How will a Yale-NUS College education be different from that at NUS or Yale?
It will differ from the undergraduate education at NUS and most Asian colleges and universities, in that students will not need to declare a major early, and it will not be focused on pre-professional training. Rather, it will be modeled on the kind of liberal education that you see at most American liberal arts colleges and universities like Yale. Similar to Yale College, there will be an emphasis on integrating the curriculum with extra-curricular opportunities that help to build leadership skills and an emphasis on smaller residential college communities, which typically do not exist at Asian universities to the extent that it does in New Haven.
Having said that, it will differ from Yale College’s approach, in that it will have a common general education curriculum in the first two years shared by all students on campus, emphasizing the synthesis of Asian and Western ideas. Singapore represents both a geographical and a multicultural crossroads, and the curriculum at Yale-NUS College will be a crossroads in and of itself, because it will integrate ideas from both Eastern and Western cultures and traditions. All of that will be new and different from Yale College. But similar to Yale College, we very much hope to attract an international student body.

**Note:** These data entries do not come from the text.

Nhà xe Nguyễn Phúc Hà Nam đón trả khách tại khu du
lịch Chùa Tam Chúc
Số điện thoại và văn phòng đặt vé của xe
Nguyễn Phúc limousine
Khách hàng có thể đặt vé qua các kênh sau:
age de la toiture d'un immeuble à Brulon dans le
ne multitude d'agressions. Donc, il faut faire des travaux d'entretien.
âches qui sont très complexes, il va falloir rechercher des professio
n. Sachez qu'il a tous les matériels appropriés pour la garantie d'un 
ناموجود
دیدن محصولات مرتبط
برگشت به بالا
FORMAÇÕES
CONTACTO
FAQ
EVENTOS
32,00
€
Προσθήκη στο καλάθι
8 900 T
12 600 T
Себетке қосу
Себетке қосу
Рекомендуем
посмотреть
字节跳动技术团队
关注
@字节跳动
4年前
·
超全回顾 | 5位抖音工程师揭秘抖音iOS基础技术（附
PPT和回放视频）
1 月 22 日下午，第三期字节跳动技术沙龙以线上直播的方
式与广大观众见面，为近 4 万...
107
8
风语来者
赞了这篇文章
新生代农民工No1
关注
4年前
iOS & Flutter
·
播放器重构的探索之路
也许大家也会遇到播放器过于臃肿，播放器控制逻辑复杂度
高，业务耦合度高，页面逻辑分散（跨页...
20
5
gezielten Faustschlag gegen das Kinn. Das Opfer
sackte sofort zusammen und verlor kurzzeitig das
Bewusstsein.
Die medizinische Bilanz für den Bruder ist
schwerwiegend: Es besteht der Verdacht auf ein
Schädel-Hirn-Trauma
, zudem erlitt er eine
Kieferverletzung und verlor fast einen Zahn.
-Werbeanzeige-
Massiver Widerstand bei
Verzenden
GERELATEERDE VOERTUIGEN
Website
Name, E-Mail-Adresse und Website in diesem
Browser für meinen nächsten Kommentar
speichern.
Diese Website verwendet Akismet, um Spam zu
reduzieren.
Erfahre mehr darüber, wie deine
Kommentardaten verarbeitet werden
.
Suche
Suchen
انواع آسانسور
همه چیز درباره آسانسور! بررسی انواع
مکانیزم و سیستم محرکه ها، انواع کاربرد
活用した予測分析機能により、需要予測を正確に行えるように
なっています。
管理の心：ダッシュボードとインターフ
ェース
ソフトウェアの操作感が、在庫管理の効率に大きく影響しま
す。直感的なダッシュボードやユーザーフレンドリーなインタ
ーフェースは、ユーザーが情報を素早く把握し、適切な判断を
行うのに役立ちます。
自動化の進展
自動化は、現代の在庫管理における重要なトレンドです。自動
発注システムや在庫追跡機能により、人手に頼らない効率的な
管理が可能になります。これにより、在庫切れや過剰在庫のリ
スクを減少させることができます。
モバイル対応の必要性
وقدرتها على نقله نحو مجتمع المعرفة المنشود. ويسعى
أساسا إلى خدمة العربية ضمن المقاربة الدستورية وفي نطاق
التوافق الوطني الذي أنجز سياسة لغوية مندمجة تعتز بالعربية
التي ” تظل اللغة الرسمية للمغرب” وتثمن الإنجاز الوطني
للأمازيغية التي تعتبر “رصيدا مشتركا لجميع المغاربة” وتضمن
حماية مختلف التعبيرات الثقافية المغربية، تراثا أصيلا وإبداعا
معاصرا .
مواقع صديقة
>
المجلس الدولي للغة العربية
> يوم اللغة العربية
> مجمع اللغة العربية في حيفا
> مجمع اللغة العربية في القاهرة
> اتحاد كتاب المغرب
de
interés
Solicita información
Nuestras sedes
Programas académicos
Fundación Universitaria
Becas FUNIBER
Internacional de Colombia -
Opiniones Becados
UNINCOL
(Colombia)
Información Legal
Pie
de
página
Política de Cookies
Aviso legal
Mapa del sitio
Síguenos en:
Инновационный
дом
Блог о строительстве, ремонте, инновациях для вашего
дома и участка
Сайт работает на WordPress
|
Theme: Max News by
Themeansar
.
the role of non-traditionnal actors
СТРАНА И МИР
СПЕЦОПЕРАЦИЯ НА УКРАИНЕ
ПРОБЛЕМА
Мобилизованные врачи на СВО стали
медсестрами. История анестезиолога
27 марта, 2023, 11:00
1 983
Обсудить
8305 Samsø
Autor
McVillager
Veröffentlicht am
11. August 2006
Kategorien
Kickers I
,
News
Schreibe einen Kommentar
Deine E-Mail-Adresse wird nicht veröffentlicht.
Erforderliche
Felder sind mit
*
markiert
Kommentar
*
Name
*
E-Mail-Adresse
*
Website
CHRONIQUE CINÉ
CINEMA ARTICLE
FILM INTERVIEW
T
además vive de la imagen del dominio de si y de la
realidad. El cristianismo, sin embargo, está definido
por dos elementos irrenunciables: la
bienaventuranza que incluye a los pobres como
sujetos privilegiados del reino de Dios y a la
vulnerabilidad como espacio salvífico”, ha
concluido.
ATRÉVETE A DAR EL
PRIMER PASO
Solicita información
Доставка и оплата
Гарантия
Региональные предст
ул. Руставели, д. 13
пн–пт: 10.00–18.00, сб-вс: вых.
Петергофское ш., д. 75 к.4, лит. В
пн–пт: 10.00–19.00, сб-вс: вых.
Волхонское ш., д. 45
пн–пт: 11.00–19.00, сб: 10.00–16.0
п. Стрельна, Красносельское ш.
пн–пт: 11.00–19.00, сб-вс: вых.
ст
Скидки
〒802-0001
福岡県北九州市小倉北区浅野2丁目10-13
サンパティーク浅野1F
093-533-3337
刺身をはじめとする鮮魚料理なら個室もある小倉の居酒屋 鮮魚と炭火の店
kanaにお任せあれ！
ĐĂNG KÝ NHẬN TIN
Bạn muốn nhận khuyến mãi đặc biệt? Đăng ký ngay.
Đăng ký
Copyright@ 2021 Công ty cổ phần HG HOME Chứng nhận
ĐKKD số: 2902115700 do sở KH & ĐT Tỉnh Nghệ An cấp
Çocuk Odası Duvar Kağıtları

How will Yale faculty be involved in Yale-NUS?
Yale faculty members are involved in several different ways. First of all, the planning for this partnership very much involved Yale faculty. They participated in three committees focused on curriculum, residential college and extra-curricular life, and faculty development. We will be looking to members of the faculty to continue to collaborate with colleagues at NUS to help develop the curriculum.
Second, we will invite Yale faculty to teach at Yale-NUS College, for either mini-courses for two weeks, or for a semester or a year. I am delighted that Professor Charles Bailyn, a gifted educator and imaginative scientist, has agreed to be the inaugural dean of faculty. And Yale faculty will be involved on the search committees for hiring permanent faculty for this new venture. Colleagues have already been calling President Levin, Professor Bailyn, and me saying that they want to volunteer to teach, which they feel will be an exciting opportunity in a new environment.